Stored data entries:
##############################

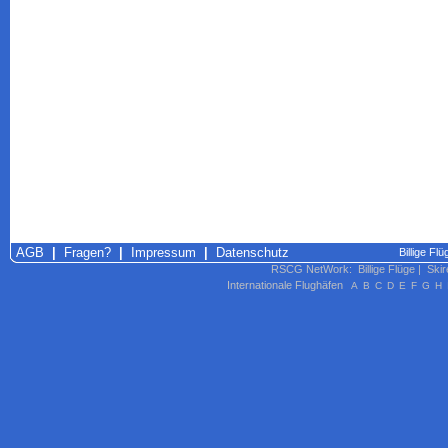
AGB
|
Fragen?
|
Impressum
|
Datenschutz
Billige Fl
RSCG NetWork
:
Billige Flüge
|
Skir
Internationale Flughäfen
A
B
C
D
E
F
G
H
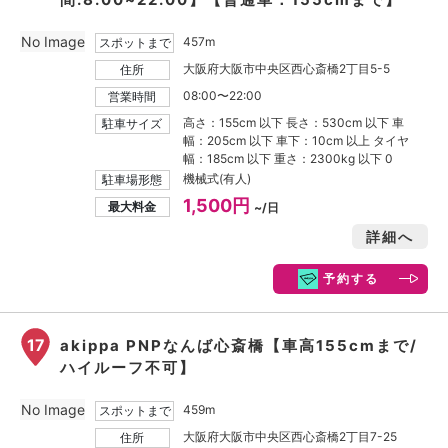
No Image
457m
スポットまで
大阪府大阪市中央区西心斎橋2丁目5-5
住所
08:00〜22:00
営業時間
高さ：155cm 以下 長さ：530cm 以下 車
駐車サイズ
幅：205cm 以下 車下：10cm 以上 タイヤ
幅：185cm 以下 重さ：2300kg 以下 0
機械式(有人)
駐車場形態
1,500円
最大料金
~/日
詳細へ
予約する
17
akippa PNPなんば心斎橋【車高155cmまで/
ハイルーフ不可】
No Image
459m
スポットまで
大阪府大阪市中央区西心斎橋2丁目7-25
住所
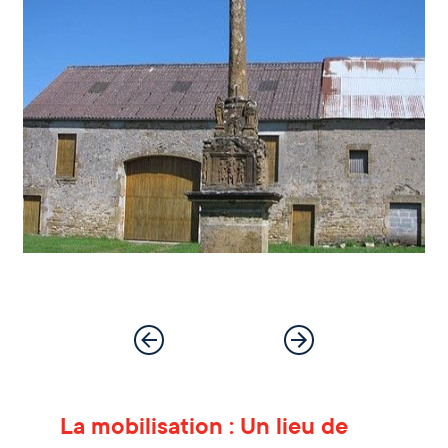
La mobilisation : Un lieu de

##############################

> [Work task]: When you retype the data above, match every line exactly and leave the pictures behind.

> [Task answer]:
AGB
|
Fragen?
|
Impressum
|
Datenschutz
Billige Fl
RSCG NetWork
:
Billige Flüge
|
Skir
Internationale Flughäfen
A
B
C
D
E
F
G
H
No Image
457m
スポットまで
大阪府大阪市中央区西心斎橋2丁目5-5
住所
08:00〜22:00
営業時間
高さ：155cm 以下 長さ：530cm 以下 車
駐車サイズ
幅：205cm 以下 車下：10cm 以上 タイヤ
幅：185cm 以下 重さ：2300kg 以下 0
機械式(有人)
駐車場形態
1,500円
最大料金
~/日
詳細へ
予約する
17
akippa PNPなんば心斎橋【車高155cmまで/
ハイルーフ不可】
No Image
459m
スポットまで
大阪府大阪市中央区西心斎橋2丁目7-25
住所
La mobilisation : Un lieu de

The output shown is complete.